● **Dataset excerpts**
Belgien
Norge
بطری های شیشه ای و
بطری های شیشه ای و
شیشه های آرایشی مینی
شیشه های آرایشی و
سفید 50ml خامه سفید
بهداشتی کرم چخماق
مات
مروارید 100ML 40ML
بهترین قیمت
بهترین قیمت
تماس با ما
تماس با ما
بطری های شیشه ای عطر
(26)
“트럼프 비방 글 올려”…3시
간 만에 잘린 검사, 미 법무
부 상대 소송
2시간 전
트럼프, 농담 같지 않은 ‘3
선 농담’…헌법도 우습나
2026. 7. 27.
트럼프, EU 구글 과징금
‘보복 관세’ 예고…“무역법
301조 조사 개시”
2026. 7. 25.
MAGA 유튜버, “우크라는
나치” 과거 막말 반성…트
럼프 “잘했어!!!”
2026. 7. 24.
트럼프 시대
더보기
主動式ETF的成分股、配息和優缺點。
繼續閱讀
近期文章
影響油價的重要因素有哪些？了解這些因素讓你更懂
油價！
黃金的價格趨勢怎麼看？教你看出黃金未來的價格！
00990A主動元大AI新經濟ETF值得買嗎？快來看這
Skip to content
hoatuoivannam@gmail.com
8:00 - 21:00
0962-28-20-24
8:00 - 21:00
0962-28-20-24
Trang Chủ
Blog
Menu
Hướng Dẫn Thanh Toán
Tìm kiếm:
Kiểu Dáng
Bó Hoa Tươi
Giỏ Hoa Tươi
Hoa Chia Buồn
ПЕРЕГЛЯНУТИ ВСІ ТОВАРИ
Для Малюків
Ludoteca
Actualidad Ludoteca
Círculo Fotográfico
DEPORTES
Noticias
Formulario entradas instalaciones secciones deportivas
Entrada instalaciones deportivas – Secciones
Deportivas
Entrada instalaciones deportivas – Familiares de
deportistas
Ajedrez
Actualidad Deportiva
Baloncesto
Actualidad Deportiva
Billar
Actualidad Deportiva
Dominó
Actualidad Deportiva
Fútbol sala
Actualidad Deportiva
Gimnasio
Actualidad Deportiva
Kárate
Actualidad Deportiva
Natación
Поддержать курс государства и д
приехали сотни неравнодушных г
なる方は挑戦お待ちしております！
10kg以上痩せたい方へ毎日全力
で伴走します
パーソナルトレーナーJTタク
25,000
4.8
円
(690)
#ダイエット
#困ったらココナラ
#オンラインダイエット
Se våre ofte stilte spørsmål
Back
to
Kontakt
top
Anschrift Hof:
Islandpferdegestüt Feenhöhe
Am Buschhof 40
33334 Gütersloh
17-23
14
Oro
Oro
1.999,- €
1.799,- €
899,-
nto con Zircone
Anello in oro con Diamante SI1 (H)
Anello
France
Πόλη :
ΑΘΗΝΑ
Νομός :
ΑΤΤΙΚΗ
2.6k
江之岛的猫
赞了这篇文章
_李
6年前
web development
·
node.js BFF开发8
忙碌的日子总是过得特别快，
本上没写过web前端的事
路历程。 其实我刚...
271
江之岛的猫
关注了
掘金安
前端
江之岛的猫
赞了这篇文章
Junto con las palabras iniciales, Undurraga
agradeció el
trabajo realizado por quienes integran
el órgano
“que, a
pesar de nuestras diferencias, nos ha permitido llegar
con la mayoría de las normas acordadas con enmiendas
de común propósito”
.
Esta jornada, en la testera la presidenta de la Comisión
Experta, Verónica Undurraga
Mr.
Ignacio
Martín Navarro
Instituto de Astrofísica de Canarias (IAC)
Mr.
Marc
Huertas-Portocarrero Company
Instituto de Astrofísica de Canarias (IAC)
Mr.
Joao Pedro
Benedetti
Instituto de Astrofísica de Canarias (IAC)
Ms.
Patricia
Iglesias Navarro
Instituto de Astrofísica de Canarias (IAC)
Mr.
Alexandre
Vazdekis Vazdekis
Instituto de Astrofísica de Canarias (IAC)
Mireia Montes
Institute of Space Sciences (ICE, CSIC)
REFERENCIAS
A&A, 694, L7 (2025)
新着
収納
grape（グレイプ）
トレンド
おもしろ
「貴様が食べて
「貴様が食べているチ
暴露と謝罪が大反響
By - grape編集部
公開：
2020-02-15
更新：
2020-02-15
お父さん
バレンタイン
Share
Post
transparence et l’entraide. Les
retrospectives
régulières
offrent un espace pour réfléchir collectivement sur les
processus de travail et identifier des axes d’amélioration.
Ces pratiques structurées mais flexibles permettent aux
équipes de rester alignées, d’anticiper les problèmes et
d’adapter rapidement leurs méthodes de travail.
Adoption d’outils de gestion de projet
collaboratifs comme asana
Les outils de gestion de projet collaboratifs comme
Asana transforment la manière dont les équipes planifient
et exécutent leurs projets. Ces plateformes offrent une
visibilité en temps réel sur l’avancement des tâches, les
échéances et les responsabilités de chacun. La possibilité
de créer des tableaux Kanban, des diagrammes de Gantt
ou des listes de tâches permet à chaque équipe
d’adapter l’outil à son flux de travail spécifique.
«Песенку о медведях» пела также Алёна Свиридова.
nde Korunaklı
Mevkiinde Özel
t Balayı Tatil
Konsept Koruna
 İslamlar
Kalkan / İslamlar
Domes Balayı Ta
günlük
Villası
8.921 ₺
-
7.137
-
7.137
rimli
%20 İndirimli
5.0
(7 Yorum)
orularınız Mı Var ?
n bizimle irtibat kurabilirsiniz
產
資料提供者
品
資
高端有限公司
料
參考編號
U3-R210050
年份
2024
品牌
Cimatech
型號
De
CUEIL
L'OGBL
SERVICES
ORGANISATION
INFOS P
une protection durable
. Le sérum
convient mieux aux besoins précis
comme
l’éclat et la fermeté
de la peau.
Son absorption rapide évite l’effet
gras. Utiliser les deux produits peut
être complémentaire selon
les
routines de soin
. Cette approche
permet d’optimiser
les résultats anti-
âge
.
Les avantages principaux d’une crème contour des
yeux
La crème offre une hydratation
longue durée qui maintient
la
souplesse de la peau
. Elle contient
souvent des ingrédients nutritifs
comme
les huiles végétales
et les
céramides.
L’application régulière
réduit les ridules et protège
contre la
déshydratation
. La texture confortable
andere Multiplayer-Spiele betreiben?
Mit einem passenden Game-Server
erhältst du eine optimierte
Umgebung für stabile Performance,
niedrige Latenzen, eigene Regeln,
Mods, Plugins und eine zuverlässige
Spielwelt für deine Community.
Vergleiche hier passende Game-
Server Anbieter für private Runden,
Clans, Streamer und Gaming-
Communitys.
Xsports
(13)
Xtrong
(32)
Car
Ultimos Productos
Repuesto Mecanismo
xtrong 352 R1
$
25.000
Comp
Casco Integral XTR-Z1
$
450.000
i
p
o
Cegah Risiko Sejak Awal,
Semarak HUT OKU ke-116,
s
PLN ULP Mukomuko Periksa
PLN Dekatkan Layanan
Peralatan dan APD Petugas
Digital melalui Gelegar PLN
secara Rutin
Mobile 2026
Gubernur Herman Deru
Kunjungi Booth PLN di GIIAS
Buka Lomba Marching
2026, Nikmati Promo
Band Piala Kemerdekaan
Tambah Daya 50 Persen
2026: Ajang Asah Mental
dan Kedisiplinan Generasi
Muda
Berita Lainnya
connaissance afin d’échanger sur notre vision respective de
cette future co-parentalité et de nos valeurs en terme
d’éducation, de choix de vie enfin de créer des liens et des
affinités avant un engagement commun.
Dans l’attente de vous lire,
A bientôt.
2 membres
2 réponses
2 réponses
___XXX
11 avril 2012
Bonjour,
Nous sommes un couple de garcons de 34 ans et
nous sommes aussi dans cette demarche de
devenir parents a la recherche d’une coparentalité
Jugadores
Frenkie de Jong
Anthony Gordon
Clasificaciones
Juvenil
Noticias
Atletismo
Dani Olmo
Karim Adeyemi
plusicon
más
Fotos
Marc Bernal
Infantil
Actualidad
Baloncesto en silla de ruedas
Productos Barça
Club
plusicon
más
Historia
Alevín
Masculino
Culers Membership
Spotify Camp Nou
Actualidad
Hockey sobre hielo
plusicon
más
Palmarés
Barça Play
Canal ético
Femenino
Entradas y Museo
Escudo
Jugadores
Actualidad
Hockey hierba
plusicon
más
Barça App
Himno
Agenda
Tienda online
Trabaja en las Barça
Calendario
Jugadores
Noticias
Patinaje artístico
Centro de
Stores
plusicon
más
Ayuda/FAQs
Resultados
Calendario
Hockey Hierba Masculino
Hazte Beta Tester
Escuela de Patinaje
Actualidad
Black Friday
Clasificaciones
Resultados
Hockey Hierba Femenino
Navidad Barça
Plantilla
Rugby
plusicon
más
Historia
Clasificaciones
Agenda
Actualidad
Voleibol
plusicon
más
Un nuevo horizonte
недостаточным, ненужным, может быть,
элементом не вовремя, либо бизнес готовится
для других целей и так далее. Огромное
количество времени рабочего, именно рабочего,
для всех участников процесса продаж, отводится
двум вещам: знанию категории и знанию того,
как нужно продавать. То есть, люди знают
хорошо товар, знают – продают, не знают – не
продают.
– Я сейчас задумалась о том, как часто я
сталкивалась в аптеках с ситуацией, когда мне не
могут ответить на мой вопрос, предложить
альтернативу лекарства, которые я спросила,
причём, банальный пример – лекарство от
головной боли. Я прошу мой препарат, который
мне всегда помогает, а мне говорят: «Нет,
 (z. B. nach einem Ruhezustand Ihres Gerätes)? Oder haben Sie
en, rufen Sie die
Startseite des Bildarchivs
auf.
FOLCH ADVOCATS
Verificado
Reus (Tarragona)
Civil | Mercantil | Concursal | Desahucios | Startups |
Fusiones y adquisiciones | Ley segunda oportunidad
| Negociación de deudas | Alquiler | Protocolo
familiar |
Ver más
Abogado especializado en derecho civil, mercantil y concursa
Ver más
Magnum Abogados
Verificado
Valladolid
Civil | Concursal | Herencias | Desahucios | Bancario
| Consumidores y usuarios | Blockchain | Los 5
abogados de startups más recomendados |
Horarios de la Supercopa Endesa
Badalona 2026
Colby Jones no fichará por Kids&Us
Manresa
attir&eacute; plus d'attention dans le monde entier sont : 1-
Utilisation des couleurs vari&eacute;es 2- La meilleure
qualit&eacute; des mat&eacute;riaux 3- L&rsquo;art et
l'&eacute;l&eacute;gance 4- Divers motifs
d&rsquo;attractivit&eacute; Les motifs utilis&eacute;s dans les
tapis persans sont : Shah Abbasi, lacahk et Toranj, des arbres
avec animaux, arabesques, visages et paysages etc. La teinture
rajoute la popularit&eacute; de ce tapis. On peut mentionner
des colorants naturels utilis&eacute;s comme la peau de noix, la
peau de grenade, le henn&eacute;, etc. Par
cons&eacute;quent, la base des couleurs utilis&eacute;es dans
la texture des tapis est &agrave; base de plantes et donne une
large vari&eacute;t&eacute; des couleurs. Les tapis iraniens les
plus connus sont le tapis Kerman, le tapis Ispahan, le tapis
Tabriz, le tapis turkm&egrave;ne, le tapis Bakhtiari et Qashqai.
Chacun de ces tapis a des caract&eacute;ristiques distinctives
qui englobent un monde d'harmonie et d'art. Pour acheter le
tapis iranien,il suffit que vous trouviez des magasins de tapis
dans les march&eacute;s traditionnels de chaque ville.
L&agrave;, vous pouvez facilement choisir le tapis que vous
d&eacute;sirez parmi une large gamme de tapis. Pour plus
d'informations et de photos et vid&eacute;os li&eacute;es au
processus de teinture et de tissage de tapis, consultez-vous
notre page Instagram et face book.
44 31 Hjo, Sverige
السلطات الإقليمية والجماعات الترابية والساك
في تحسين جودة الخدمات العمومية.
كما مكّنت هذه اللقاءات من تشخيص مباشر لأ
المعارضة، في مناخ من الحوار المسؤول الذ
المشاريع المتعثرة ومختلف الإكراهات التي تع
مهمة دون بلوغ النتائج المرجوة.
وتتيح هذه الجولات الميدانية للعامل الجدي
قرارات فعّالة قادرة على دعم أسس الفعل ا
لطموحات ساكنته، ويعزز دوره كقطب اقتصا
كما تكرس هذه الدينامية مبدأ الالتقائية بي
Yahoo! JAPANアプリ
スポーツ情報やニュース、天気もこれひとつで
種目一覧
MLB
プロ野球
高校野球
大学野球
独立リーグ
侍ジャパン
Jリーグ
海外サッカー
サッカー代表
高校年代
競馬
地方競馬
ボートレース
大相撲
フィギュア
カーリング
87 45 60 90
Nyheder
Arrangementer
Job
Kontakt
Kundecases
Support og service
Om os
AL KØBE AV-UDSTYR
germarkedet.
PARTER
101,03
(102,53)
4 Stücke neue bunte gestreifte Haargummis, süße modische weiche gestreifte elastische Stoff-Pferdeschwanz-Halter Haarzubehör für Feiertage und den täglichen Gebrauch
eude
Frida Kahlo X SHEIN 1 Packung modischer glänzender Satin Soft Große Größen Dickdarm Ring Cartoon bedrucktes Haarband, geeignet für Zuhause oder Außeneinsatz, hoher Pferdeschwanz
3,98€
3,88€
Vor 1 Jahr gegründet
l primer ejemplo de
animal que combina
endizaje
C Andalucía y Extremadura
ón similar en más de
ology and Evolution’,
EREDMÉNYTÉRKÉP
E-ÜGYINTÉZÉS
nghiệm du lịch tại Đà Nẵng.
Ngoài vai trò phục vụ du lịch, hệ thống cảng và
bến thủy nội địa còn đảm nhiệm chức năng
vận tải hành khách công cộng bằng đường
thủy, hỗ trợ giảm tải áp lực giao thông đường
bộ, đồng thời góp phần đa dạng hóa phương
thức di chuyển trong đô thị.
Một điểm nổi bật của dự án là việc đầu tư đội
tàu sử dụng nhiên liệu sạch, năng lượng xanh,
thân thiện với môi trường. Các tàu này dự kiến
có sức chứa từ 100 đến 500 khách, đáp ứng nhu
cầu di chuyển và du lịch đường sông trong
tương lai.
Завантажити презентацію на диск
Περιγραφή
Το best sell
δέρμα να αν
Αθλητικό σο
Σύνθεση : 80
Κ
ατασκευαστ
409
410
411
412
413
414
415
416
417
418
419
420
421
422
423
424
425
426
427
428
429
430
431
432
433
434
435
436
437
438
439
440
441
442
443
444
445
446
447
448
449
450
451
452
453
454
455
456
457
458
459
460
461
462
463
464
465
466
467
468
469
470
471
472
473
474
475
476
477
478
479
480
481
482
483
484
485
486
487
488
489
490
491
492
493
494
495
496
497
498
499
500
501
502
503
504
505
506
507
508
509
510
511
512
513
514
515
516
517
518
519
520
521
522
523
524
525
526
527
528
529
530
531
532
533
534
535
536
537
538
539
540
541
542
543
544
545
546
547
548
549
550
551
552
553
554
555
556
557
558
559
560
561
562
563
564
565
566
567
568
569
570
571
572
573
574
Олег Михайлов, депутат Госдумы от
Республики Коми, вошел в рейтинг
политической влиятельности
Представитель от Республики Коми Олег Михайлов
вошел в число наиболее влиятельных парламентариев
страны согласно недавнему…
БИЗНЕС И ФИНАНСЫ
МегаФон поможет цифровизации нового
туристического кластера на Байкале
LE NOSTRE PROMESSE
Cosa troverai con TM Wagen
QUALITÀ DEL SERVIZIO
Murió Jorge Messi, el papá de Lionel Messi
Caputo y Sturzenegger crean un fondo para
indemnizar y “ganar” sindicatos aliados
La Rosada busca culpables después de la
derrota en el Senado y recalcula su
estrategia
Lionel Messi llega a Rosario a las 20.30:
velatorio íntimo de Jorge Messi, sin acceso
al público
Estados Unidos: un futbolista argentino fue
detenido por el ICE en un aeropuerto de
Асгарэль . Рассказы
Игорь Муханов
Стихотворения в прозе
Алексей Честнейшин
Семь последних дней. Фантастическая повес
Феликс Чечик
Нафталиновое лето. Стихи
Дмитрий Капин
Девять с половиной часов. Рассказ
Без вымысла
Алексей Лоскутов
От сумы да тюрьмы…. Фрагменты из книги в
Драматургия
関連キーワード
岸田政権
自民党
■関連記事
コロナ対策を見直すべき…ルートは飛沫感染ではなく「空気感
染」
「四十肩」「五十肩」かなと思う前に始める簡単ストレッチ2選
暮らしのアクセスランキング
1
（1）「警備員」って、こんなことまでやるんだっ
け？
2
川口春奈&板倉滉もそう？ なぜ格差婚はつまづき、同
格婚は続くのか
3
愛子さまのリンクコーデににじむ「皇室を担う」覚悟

● **Problem**
Can you return, unchanged, every line from the start of the records above through the line containing "agradeció el"?

● **Response to the task**
Belgien
Norge
بطری های شیشه ای و
بطری های شیشه ای و
شیشه های آرایشی مینی
شیشه های آرایشی و
سفید 50ml خامه سفید
بهداشتی کرم چخماق
مات
مروارید 100ML 40ML
بهترین قیمت
بهترین قیمت
تماس با ما
تماس با ما
بطری های شیشه ای عطر
(26)
“트럼프 비방 글 올려”…3시
간 만에 잘린 검사, 미 법무
부 상대 소송
2시간 전
트럼프, 농담 같지 않은 ‘3
선 농담’…헌법도 우습나
2026. 7. 27.
트럼프, EU 구글 과징금
‘보복 관세’ 예고…“무역법
301조 조사 개시”
2026. 7. 25.
MAGA 유튜버, “우크라는
나치” 과거 막말 반성…트
럼프 “잘했어!!!”
2026. 7. 24.
트럼프 시대
더보기
主動式ETF的成分股、配息和優缺點。
繼續閱讀
近期文章
影響油價的重要因素有哪些？了解這些因素讓你更懂
油價！
黃金的價格趨勢怎麼看？教你看出黃金未來的價格！
00990A主動元大AI新經濟ETF值得買嗎？快來看這
Skip to content
hoatuoivannam@gmail.com
8:00 - 21:00
0962-28-20-24
8:00 - 21:00
0962-28-20-24
Trang Chủ
Blog
Menu
Hướng Dẫn Thanh Toán
Tìm kiếm:
Kiểu Dáng
Bó Hoa Tươi
Giỏ Hoa Tươi
Hoa Chia Buồn
ПЕРЕГЛЯНУТИ ВСІ ТОВАРИ
Для Малюків
Ludoteca
Actualidad Ludoteca
Círculo Fotográfico
DEPORTES
Noticias
Formulario entradas instalaciones secciones deportivas
Entrada instalaciones deportivas – Secciones
Deportivas
Entrada instalaciones deportivas – Familiares de
deportistas
Ajedrez
Actualidad Deportiva
Baloncesto
Actualidad Deportiva
Billar
Actualidad Deportiva
Dominó
Actualidad Deportiva
Fútbol sala
Actualidad Deportiva
Gimnasio
Actualidad Deportiva
Kárate
Actualidad Deportiva
Natación
Поддержать курс государства и д
приехали сотни неравнодушных г
なる方は挑戦お待ちしております！
10kg以上痩せたい方へ毎日全力
で伴走します
パーソナルトレーナーJTタク
25,000
4.8
円
(690)
#ダイエット
#困ったらココナラ
#オンラインダイエット
Se våre ofte stilte spørsmål
Back
to
Kontakt
top
Anschrift Hof:
Islandpferdegestüt Feenhöhe
Am Buschhof 40
33334 Gütersloh
17-23
14
Oro
Oro
1.999,- €
1.799,- €
899,-
nto con Zircone
Anello in oro con Diamante SI1 (H)
Anello
France
Πόλη :
ΑΘΗΝΑ
Νομός :
ΑΤΤΙΚΗ
2.6k
江之岛的猫
赞了这篇文章
_李
6年前
web development
·
node.js BFF开发8
忙碌的日子总是过得特别快，
本上没写过web前端的事
路历程。 其实我刚...
271
江之岛的猫
关注了
掘金安
前端
江之岛的猫
赞了这篇文章
Junto con las palabras iniciales, Undurraga
agradeció el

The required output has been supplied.